EXERCISE MATERIAL START
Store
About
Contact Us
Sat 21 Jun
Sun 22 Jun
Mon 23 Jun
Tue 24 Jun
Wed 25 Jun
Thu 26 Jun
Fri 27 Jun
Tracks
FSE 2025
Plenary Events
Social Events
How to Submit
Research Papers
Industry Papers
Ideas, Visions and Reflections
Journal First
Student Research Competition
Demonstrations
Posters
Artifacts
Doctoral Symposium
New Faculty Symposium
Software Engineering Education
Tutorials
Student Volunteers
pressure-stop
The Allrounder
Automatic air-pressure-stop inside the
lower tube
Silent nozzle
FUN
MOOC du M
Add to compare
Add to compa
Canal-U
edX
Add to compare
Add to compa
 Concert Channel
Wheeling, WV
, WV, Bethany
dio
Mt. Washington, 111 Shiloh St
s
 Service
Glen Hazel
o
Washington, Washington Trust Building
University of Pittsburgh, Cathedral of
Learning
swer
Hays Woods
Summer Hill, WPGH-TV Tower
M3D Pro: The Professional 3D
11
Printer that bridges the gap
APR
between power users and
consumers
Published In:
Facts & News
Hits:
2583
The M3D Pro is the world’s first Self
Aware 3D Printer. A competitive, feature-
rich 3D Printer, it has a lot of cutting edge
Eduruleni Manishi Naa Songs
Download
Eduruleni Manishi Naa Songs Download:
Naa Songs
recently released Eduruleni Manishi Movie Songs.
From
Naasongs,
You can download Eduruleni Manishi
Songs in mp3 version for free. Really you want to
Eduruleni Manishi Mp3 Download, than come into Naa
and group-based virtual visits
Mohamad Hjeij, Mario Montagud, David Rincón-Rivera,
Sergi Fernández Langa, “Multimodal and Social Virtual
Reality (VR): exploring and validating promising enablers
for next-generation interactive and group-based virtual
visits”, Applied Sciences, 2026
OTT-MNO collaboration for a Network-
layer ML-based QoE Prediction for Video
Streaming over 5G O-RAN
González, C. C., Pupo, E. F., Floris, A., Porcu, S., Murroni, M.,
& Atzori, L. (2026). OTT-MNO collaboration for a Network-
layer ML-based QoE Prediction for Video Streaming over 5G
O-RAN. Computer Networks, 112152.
EXERCISE MATERIAL END
§ **WHAT YOU WILL DO**:
Whenever a line in the records contains the word "Research", copy that line.

§ **RESULT OF THE TASK**:
Research Papers
Student Research Competition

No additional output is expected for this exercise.